Jorge Lorenzo Retiring From MotoGP Competition

Jorge Lorenzo has announced his retirement from MotoGP competition. (Honda Photo)
Jorge Lorenzo has announced his retirement from MotoGP competition. (Honda Photo)

VALENCIA, Spain – Three-time MotoGP champion Jorge Lorenzo has announced his retirement from the sport following Sunday’s season finale in Spain.

“I always thought there are four significant days in the career of a rider,” Lorenzo said. “Your first race, your first win, your first championship and then the day you retire. Well, as you may imagine, I’m here to tell you this day has arrived for me. I want to announce this will be my last race in MotoGP, and that at the end of this race I will retire from professional racing.”

Lorenzo, 32, began his MotoGP career in 2008, earning one win and finishing fourth in the series standings. He won four races the following year and finished second in the MotoGP standings.

The Spanish rider scored his first MotoGP championship in 2010 on the strength of nine victories. He went on to earn two additional championships in 2012 and 2015 while with Yamaha before departing the team after the 2016 season to join Ducati.
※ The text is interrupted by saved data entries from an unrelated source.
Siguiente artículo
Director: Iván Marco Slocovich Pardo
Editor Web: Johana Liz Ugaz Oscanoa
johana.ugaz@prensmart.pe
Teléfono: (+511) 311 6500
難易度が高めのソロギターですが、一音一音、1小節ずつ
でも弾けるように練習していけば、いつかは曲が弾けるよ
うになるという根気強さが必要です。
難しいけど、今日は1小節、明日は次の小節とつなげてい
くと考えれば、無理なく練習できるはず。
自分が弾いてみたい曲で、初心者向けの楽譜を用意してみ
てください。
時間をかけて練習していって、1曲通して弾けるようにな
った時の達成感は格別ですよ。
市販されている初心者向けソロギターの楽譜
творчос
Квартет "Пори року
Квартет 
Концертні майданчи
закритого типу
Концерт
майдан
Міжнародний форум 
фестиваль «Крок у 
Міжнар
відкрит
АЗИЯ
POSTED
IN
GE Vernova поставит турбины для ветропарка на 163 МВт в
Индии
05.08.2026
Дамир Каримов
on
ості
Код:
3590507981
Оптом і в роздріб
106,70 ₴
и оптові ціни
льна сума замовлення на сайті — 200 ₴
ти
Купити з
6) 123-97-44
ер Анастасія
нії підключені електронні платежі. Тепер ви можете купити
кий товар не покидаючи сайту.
In two seasons at Ducati, Lorenzo struggled. He failed to win in 2017 for Ducati, but returned to victory lane with three victories in 2018. He then announced he would join the Honda factory team in 2019 alongside reigning MotoGP champion Marc Marquez.

His year with Honda has been a struggle, with multiple crashes and injuries hindering his performance. He noted those were primary reasons for his decision to retire.

“Unfortunately, injuries soon came to play an important role in my season, being unable to ride in normal physical conditions,” Lorenzo explained. “This, plus a bike that never felt natural to me, made my races very difficult. Anyway, I never lost the patience and I kept fighting, just thinking that was a simple matter of time and that after all things would get into the right place.

“But, as I started to see some light I had this bad crash in Montmelo test, and some weeks later that ugly one in Assen. At that point I had to admit, that when I stopped rolling into the gravel, the first thought that came into my mind was, ‘what the hell I’m doing here? Is this really worth it? I’m done with it.’ Some days later after reflecting a lot about my life and career, I decided to give it a try. I wanted to be sure I was not making an early decision.

“The truth is from that crash, the hill became too high for me, and even if I tried I couldn’t find the motivation and patience to be able to keep climbing it.”

Lorenzo said he still loves the sport, but it was simply time for him to step away and do something else with his time.

“You know, I love this sport, I love to ride, but above all things, I love to win,” Lorenzo said. “I understood that if I’m not able to fight for something big, to fight for the title or at least to fight for victories, I cannot find the motivation to keep going especially at this stage of my career.”

“It is with great sadness that we say goodbye to Jorge Lorenzo, he has been one of the strongest champions in the last decade that we have fought against and now worked with,” said Honda Racing Corp. President Yoshishige Nomura. “The chance to have Lorenzo in Repsol Honda Team colors was something truly unique and 2019 was full of promise. Unfortunately, he suffered a lot of bad luck with injuries before the season started and also during the season with his fall in Assen. As a result, he wasn’t able to recover the confidence he once had and we will sadly be ending our cooperation early as he retires from racing. We at Honda Racing Corporation would like to wish him all the best for the future.”